__DOCUMENT EXTRACT__
•••
Copilot applies the repo-wide instructions plus any path-scoped files that match the changed files in the PR.

Have AI help

Sometimes it’s hard to know where to start with instructions files, or to update existing files. I have found passing these through something like Claude with natural language of what I am trying to have the agent review/validate has helped speed up the process and even give me a start with a template I can modify to be more specific to the way I want it.

One gotcha worth knowing

Custom instructions for automated PR reviews are still rolling out, and the behaviour isn't quite consistent with Copilot Chat reviews yet. I've had PRs where the instructions file was clearly not applied, because the findings didn't match any of the specific rules I'd written. The workaround, which feels daft but does work, is to remove Copilot as a reviewer and re-add it after a few minutes. This seems to force it to re-read the instructions file. GitHub has this on the roadmap to unify, but worth knowing if your reviews look generic when they shouldn't.

What AI is genuinely good at finding

After running these reviews across a few hundred PRs now, there are patterns in what the models catch well and what they miss.

They're good at things like:

  • Missing min_tls_version on storage accounts and app services

  • Hardcoded secrets or connection strings that should be Key Vault references

  • Resources without tags when the rest of the codebase has a tagging standard

  • Inconsistent use of azurerm versus Azure Verified Modules

  • Variables without validation blocks where one would catch common mistakes

  • Outputs marked as sensitive incorrectly, or not marked when they should be

  • Provider version constraints that are too loose

What they still miss

Where they fall over, and where I'd still want human review, is anything that needs context from outside the repo. If you've got a resource that looks misconfigured but is actually following a pattern agreed with your security team six months ago, the model doesn't know that. It'll flag it every time.

They also struggle with anything that depends on runtime state. A plan output tells you what's about to happen in Azure. A static review of the code can't always predict that, especially when for_each loops or dynamic blocks are involved. I've seen Claude confidently describe a loop as iterating over a list when it's actually iterating over a map, because the variable definition wasn't in the context I'd given it.
•••
__THE PROBLEM__
Reproduce word for word the part of the passage on AI pull request reviews that begins at "What AI is genuinely" and stops after "what they miss.".

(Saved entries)
•••
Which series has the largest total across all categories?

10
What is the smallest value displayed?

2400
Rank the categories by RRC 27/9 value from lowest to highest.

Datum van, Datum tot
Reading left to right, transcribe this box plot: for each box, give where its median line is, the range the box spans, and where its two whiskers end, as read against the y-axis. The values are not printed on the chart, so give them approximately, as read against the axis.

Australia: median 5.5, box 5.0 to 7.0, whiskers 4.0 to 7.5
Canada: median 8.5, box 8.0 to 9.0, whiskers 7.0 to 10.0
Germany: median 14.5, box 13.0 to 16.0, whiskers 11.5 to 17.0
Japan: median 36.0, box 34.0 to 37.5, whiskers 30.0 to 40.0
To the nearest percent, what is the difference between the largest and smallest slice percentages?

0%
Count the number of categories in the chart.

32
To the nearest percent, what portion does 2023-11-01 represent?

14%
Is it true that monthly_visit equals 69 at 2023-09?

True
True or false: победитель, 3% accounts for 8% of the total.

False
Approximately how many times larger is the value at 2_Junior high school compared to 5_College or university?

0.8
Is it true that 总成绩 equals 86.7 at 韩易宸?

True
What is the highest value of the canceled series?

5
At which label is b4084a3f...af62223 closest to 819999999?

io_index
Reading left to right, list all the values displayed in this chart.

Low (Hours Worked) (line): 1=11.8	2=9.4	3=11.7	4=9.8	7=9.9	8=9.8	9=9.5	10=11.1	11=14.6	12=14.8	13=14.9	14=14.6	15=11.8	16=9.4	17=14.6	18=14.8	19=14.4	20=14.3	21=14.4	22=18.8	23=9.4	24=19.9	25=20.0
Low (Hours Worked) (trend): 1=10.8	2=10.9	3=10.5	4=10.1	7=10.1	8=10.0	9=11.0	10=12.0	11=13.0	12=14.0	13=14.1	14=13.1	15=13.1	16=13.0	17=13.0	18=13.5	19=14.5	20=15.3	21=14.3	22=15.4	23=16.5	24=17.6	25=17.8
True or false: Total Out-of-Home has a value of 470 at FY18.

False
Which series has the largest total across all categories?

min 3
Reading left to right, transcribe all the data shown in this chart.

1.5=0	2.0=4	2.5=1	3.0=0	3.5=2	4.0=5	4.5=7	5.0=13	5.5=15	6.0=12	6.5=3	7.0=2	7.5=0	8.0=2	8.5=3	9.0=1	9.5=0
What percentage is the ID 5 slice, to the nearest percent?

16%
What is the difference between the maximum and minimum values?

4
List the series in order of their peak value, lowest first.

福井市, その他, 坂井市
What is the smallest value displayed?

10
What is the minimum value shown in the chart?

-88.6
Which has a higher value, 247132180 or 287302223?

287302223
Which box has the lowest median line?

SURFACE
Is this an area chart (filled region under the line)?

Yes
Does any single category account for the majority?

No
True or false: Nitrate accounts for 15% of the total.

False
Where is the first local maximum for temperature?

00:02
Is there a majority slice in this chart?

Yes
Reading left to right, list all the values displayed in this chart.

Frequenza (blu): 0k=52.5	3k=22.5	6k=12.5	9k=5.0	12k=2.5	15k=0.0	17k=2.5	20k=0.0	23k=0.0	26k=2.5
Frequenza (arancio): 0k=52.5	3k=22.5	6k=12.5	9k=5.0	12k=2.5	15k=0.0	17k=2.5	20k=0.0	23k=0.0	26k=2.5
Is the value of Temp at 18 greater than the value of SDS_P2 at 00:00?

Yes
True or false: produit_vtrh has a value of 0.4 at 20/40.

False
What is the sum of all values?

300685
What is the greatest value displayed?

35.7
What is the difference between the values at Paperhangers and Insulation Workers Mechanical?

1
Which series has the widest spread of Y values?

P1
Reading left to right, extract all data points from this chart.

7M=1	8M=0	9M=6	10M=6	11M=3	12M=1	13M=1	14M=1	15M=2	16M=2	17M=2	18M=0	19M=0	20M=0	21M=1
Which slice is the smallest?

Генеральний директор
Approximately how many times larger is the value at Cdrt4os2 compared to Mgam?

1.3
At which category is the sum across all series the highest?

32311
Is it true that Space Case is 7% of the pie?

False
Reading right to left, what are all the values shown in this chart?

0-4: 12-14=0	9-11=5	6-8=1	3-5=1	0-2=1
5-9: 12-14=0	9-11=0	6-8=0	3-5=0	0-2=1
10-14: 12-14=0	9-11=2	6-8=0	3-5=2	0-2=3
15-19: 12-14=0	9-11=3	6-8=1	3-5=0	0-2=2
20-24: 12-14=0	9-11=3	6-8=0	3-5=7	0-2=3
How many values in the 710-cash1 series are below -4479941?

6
•••
__TASK RESULT__
What AI is genuinely good at finding

After running these reviews across a few hundred PRs now, there are patterns in what the models catch well and what they miss.